- RECORDS FOR THE EXERCISE -

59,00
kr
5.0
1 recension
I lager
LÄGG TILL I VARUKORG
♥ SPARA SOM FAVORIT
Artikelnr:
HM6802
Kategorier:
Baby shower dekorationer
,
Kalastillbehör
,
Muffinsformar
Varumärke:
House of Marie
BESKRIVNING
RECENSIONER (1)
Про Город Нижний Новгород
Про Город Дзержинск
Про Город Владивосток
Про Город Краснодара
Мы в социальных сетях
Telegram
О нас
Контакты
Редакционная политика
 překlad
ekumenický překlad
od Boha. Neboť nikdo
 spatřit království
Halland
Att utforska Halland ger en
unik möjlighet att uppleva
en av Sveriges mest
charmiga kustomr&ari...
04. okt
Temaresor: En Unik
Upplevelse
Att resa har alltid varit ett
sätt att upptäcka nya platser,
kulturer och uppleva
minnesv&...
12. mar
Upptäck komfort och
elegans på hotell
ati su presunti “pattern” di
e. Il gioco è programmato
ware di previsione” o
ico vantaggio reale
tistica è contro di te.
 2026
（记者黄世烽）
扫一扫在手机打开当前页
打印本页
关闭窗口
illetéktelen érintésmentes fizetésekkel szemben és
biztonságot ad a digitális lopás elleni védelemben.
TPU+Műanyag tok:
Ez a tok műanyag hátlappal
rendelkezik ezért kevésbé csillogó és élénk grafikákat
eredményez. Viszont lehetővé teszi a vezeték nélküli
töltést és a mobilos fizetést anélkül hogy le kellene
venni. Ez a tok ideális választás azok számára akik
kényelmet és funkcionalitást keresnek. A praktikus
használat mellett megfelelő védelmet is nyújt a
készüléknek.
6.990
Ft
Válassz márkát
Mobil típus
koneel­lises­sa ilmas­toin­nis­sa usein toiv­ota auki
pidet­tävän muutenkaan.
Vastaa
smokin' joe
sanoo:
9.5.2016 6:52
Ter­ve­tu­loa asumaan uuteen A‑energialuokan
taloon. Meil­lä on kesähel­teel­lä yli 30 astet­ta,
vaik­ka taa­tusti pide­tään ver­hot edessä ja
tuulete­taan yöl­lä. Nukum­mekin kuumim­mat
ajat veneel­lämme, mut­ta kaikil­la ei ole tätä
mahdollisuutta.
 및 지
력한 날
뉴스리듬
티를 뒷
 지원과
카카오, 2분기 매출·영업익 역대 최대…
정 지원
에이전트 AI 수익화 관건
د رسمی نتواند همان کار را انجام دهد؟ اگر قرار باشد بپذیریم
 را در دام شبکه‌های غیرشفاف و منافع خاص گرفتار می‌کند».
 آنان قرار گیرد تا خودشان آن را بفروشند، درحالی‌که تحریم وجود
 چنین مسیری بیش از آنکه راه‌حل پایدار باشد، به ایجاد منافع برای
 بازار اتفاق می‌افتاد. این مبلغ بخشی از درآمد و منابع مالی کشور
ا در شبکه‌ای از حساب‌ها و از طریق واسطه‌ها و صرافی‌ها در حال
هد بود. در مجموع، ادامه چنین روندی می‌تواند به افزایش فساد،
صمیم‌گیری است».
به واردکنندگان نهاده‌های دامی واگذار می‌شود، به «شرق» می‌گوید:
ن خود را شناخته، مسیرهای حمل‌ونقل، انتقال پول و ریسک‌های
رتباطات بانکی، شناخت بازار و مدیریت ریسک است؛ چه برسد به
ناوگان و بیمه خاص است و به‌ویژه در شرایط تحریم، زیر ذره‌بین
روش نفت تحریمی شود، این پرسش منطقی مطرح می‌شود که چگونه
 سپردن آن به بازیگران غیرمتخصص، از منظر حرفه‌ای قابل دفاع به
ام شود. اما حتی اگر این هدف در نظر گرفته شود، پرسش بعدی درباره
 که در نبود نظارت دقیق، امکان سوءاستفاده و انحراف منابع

- ASSIGNMENT -
Only the lines above from the one with "koneel­lises­sa ilmas­toin­nis­sa usein" through the one with "چنین مسیری بیش" should be duplicated, character for character.

- FINISHED TASK -
koneel­lises­sa ilmas­toin­nis­sa usein toiv­ota auki
pidet­tävän muutenkaan.
Vastaa
smokin' joe
sanoo:
9.5.2016 6:52
Ter­ve­tu­loa asumaan uuteen A‑energialuokan
taloon. Meil­lä on kesähel­teel­lä yli 30 astet­ta,
vaik­ka taa­tusti pide­tään ver­hot edessä ja
tuulete­taan yöl­lä. Nukum­mekin kuumim­mat
ajat veneel­lämme, mut­ta kaikil­la ei ole tätä
mahdollisuutta.
 및 지
력한 날
뉴스리듬
티를 뒷
 지원과
카카오, 2분기 매출·영업익 역대 최대…
정 지원
에이전트 AI 수익화 관건
د رسمی نتواند همان کار را انجام دهد؟ اگر قرار باشد بپذیریم
 را در دام شبکه‌های غیرشفاف و منافع خاص گرفتار می‌کند».
 آنان قرار گیرد تا خودشان آن را بفروشند، درحالی‌که تحریم وجود
 چنین مسیری بیش از آنکه راه‌حل پایدار باشد، به ایجاد منافع برای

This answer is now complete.